*** Opening of Given records ***
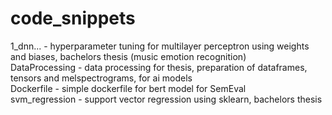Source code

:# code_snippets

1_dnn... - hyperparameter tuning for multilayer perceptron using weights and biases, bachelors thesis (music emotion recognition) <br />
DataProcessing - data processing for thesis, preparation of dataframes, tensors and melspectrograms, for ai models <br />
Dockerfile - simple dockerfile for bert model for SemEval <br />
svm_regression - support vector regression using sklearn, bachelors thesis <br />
*** Close of Given records ***
*** Opening of Given records ***
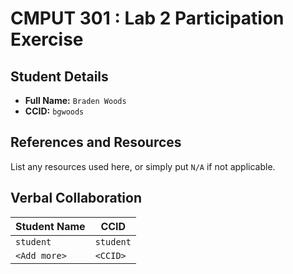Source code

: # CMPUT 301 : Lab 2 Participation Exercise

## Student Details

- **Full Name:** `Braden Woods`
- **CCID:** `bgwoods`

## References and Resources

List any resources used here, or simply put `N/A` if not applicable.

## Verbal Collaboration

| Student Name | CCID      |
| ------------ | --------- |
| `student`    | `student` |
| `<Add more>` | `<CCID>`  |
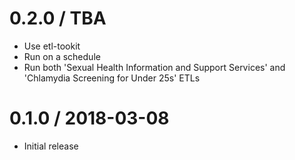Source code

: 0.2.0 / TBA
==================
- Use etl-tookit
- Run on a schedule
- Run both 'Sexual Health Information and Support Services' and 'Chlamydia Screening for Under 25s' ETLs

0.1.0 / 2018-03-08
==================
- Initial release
*** Close of Given records ***
(What to produce) Your answer should be every line from the material above in which the word "CCID" appears.

(Response box)
- **CCID:** `bgwoods`
| Student Name | CCID      |
| `<Add more>` | `<CCID>`  |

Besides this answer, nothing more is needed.